Toro y Moi takes me back to my years in high school: playing Tame Impala, MGMT and Toro y Moi in the yearbook room, lying on the grass with our heads in a circle, feeling whole with the world and one with my friends… yeah, I did that.
On Nov. 5 at Corona Theatre, Chaz Bear, aka Toro y Moi, aka Chazwick Bradley Bundick, brought this back.
Bear, who changed his name four years ago when he married Samantha Beardsley, feels fresh, composed and genuinely happy; he emits a gentleness. He sings, his eyes squint, a smile spreads across his face. Moving across the stage in a dance that feels characteristic of Childish Gambino.
Blissful. Real. Truly himself, in love with his music; a joy that rubbed off on the crowd.

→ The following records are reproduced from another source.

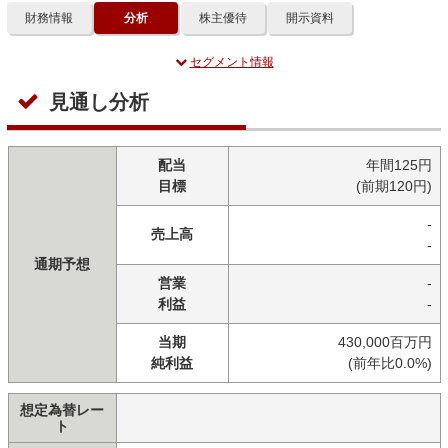
財務情報
分析
株主優待
開示資料
セグメント情報
見通し分析
配当
年間125円
目標
(前期120円)
-
売上高
-
通期予想
営業
-
利益
-
当期
430,000百万円
純利益
(前年比0.0%)
想定為替レー
ト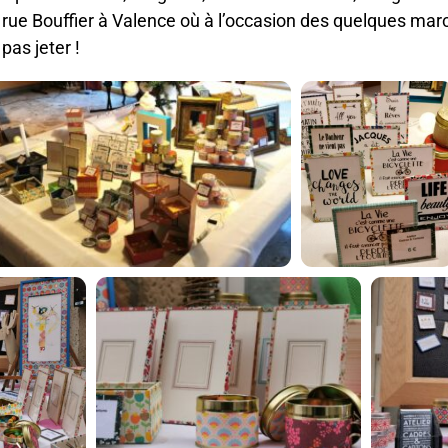
, rue Bouffier à Valence où à l’occasion des quelques ma
pas jeter !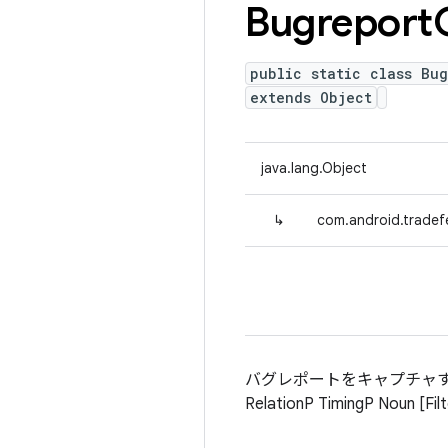
Bugreport
public static class Bug
extends Object
java.lang.Object
↳
com.android.tradefe
バグレポートをキャプチャす
RelationP TimingP Noun [Fil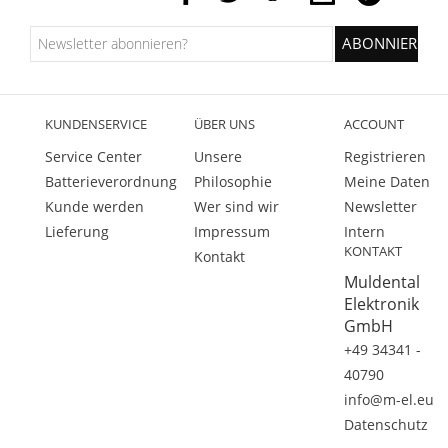
KUNDENSERVICE
ÜBER UNS
ACCOUNT
Service Center
Unsere
Registrieren
Batterieverordnung
Philosophie
Meine Daten
Kunde werden
Wer sind wir
Newsletter
Lieferung
Impressum
Intern
KONTAKT
Kontakt
Muldental
Elektronik
GmbH
+49 34341 -
40790
info@m-el.eu
Datenschutz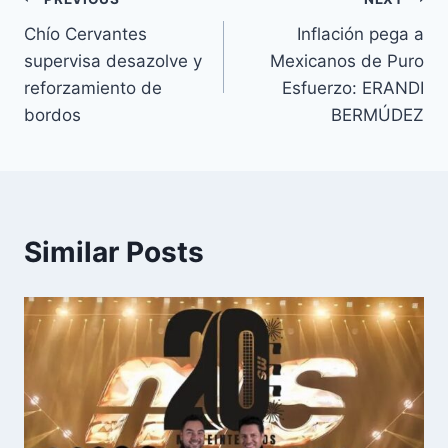
Chío Cervantes
Inflación pega a
supervisa desazolve y
Mexicanos de Puro
reforzamiento de
Esfuerzo: ERANDI
bordos
BERMÚDEZ
Similar Posts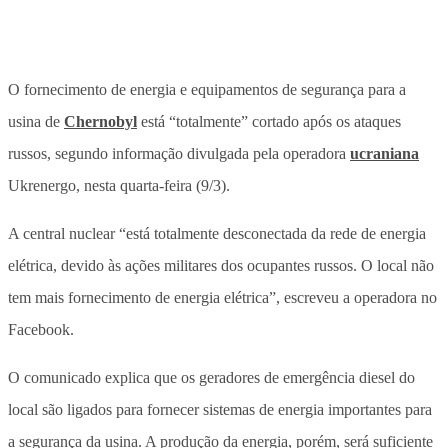
O fornecimento de energia e equipamentos de segurança para a
usina de
Chernobyl
está “totalmente” cortado após os ataques
russos, segundo informação divulgada pela operadora
ucraniana
Ukrenergo, nesta quarta-feira (9/3).
A central nuclear “está totalmente desconectada da rede de energia
elétrica, devido às ações militares dos ocupantes russos. O local não
tem mais fornecimento de energia elétrica”, escreveu a operadora no
Facebook.
O comunicado explica que os geradores de emergência diesel do
local são ligados para fornecer sistemas de energia importantes para
a segurança da usina. A produção da energia, porém, será suficiente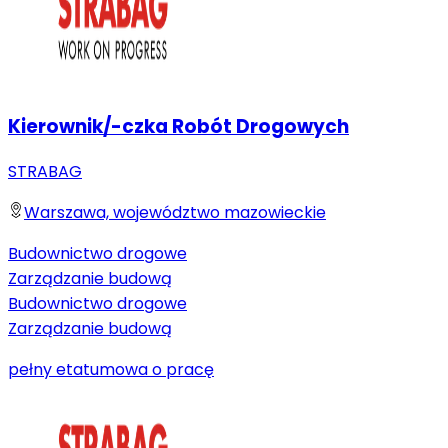
Kierownik/-czka Robót Drogowych
STRABAG
Warszawa, województwo mazowieckie
Budownictwo drogowe
Zarządzanie budową
Budownictwo drogowe
Zarządzanie budową
pełny etat
umowa o pracę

His band members feel very Portland – I’ve never been to Portland, any Portland, but that’s the vibe – complete with long shaggy hair, blundstones, thick socks, button down shirts and reusable canteen bottles. Bear wore an Everlane-esque get-up, mod wide-leg blue pants (not jeans), a black jacket, and a black mock neck, which he kept on the entire time – a rarity on stage. Performers usually strip halfway into the third song.
The stage glows with simple, pleasing colours: pinks and purples, blues and greens, yellows, oranges, peaches… the instruments highlighted with bits of fluorescent orange tape scrawled with “TORO E MWA,” a translucent drum set of the same colour. His crisp lyrics linger, echoing not only in the theatre, but mashed up in my mind days after the show.
You saved my life, I don’t want to be alone, I want somebody, I don’t have time for this weather… Die for my love… For a second I forgot who I was, I thought I was over you … now I don’t know who I am … I feel weak, uhuh…
On Oct. 29, Toro y Moi released “Soul Trash,” a 30-minute long art film by the same name of a mixed tape released in January of last year. The duo moves away from simple lo-fi musician status and into the world of pure artistry. Sixteen minutes in, the film pauses to watch Bear, wearing a bucket hat, eat chips.
“I see two of you, I see one of me,” he says, pointing to the viewer, a photographer taking pictures of his reflection, I imagine. The whole thing is pretty obscure.
As though Bear was given a paintbrush, needle and thread to collage together this masterpiece, his new album, Outer Peace, feels authentic, not as laboured or crafted as I felt in some of his older albums. Now the poster child of chillwave, his music crosses boundaries, feeling very 70s indie pop with a sprinkle of some classic T-Pain autotune.
Outer Peace speaks to finding satisfaction, oneness and peace out in the world, rather than just within. Whether in blending genres, dance, work or just being present in a social environment… there’s no one way to find that.